The interdomain linker the Chlorella virus ligase was less
accessible to proteolysis when the enzyme was bound to nicked duplex DNA. The simple interpretation of this result is that the linker comprises part of the DNA binding site and protection from proteolysis reflects steric hindrance by the bound substrate. The proposition that
the interdomain segment might be directly involved in DNA binding is
consonant with the suggestion that duplex DNA might bind within a deep,
positively charged cleft separating domains 1 and 2 of the T7 ligase
(6). Because there is no obvious sequence conservation between the
Chlorella virus ligase linker and domain 2 of T7 ligase, we
are unable to model it on the T7 structure. We do not exclude an
alternative interpretation of the data whereby DNA binding to ligase
elicits a conformational change in the linker segment. Conformational
flexibility of a related nucleotidyl transferase is revealed in the
crystal structure of Chlorella virus RNA capping enzyme,
which can adopt an open conformation with a wide interdomain groove and
a closed form with a narrow groove (19). The conformational transition
in the capping enzyme entails local changes in the secondary structure
of motif V and distal elements within domain 2.
Catalytic Role of the 3'-OH of the Nick--
The 5'-phosphate and
3'-OH groups at the nick act sequentially as nucleophiles during steps
2 and 3 of the strand joining pathway. The 5'-phosphate is also
essential for the binding of ligase-AMP to nicked DNA, implying that
functional groups on the enzyme make direct contact with the
5'-phosphate prior to step 2 chemistry. Here, we have shown that the
3'-OH moiety is not required for nick recognition. The
Chlorella virus ligase and the vaccinia enzyme bind to a
nicked ligand containing 3'-deoxy and 5'-phosphate termini. An
instructive finding was that such nicks are not adenylated by the viral
ligases, i.e. that the 3'-OH is important for step 2 chemistry even though it is not itself chemically transformed during
DNA-adenylate formation.
Our results confirm and extend the early findings of Modrich and Lehman
(20) in their classic paper describing the steady state kinetic
analysis of the composite ligation reaction and the partial reactions
catalyzed by the NAD-dependent E. coli DNA ligase. Using homopolymeric substrates consisting of reactive poly(dT)

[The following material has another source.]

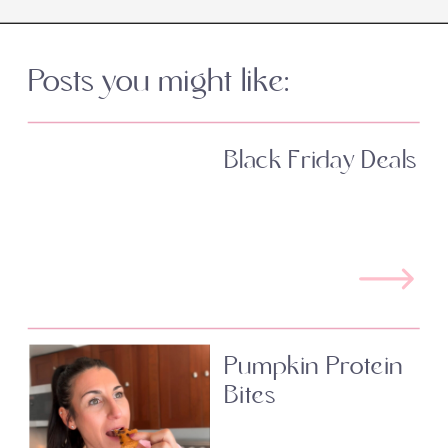
Posts you might like:
Black Friday Deals
Pumpkin Protein
Bites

strands annealed to poly(dA), they were able to detect the addition of
AMP to the 5'-phosphate ends of poly(dT) that was modified by the
addition of a single 3'-dideoxythymidylate residue. However, the rate
of synthesis of DNA-adenylate on the homopolymeric 3'-deoxy substrate
was at least three orders of magnitude slower than the rate of strand
joining with a 3'-OH substrate. Modrich and Lehman (20) proposed, as we
do, that the 3'-OH is essential for step 2. A more recent study by Yang and Chan (21) demonstrated that 3'-dideoxynucleotide substitution at
the nick completely blocked DNA-adenylate formation and strand joining
by human DNA ligases I and II, but the issue of whether the human
ligases could bind to the 3'-deoxy nicks was not addressed. The present
study of Chlorella virus ligase clearly excludes a requirement for the 3'-OH in nick recognition as an explanation for the
step 2 block. We suggest that the 3'-OH at the nick interacts with an
essential step 2 catalyst, either an amino acid on the Chlorella virus enzyme or the divalent cation cofactor. The
key role of the 3'-OH during step 2 of the ligation reaction of
Chlorella virus DNA ligase cannot be fulfilled by a 2'-OH group.
A need for the 3'-OH during step 2 may not apply to every DNA ligase.
Tomkinson et al. (22) have shown that the S. cerevisiae DNA ligase Cdc9p is able to catalyze DNA-adenylate
formation at a 3'-dideoxy/5'-phosphate nick. This is remarkable, given
that yeast Cdc9p is regarded as the structural and functional
counterpart of mammalian DNA ligase I (22), which as noted above,
stringently requires the 3'-OH for catalysis of DNA-adenylate formation.
The next milestone in understanding ligase action in molecular detail
will be the determination of the structure of the enzyme bound to DNA.
The present findings inform such efforts, insofar as (i) knowledge of
the ligase footprint can direct the design of nicked substrates for
cocrystallization trials and (ii) stable nick binding by step-arrest
mutants makes such mutants good candidates for crystallization.